2: Hold back 2XP at least. Have a play with shields, great weapons and polearms in uptime. In the Glory Square, or at a Marcher drill session, or at whatever other nations do. Buy the skill you think you’ll have fun with, or stick to a buckler.

3: Battles are big. There is a lot do you can do by running orders, moving the wounded, watching a healer’s back in case of flank attacks, etc. It’s a good way to see how things work if you’re not learnign how to fight in a big unit.

4: Wear armour. Light armour is cheap (I made my first set as patchwork, out of a £20 bag of leather offcuts) and doubles your hits. Depending on the nation, there can often be people who’ll lend armour out. Usually Light or Heavy because lots of people have old chainmail or padding and it packs down small.

5: Consider borrowing a polearm. Since they’re smaller than shields, a lot of people pack a spare, especially in the Marches, where it’s an iconic weapon. They’re a really nice thing to learn to larp fight for battles with, since you’re effective just as soon as you are safe with one. Nobody likes charging a wall of pointy things.

6: Don’t take Ambidexterity.
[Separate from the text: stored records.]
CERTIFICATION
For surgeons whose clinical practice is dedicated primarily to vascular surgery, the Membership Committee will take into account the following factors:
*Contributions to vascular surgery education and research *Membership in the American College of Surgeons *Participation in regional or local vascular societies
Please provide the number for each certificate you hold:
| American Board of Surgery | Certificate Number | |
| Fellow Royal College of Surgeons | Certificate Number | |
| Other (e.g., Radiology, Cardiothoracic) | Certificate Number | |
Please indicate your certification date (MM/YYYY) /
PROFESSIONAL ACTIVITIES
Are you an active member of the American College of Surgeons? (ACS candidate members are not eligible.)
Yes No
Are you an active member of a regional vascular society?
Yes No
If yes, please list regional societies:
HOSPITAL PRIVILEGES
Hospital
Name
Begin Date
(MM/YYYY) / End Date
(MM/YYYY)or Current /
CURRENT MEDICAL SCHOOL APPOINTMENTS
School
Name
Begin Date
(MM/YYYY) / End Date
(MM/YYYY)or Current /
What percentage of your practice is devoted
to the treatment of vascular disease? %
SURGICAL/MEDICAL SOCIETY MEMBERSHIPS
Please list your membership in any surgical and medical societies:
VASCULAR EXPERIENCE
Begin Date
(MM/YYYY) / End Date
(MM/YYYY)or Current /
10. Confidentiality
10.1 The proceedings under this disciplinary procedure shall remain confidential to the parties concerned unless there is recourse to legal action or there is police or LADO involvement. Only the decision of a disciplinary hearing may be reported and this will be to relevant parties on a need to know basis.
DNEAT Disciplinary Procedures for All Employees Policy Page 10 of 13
If you’re new to larp swording, it’s possibly the number one way to learn bad habits like hitting far too fast.


#13

Id probably say the single biggest killer on the Empire battlefield is due to flanking, and the imperial line being caught out of position. If you look at the big “routs” or large loss of lives, it is normally due to either part of an army being sandwiched/charged in the back by the enemy forces, or charging into something and then realizing “oh they have a lot more troops than we thought in the woods”.

So the biggest thing I would suggest to keep any character alive is spatial awareness, sticking together, and communicating clearly. That doesn’t mean screaming/shouting… but a clear direction of “there is a lot of orcs over there… lets linkup with another nation on the field to take that on before charging”.


#14

Just on more tip for surviving; never stop screaming for help. There is nothing short of death which can prevent you from shouting for help, so keep calling to your friends and healers until you hear an execute call or your bleed count (usually 3 minutes) ends…

As a healer, I go for the screamers first and rarely even check the quiet, still bodies unless I specifically saw them go down.


#15

That makes sense. Learning more about military strategy might not be a bad idea for me.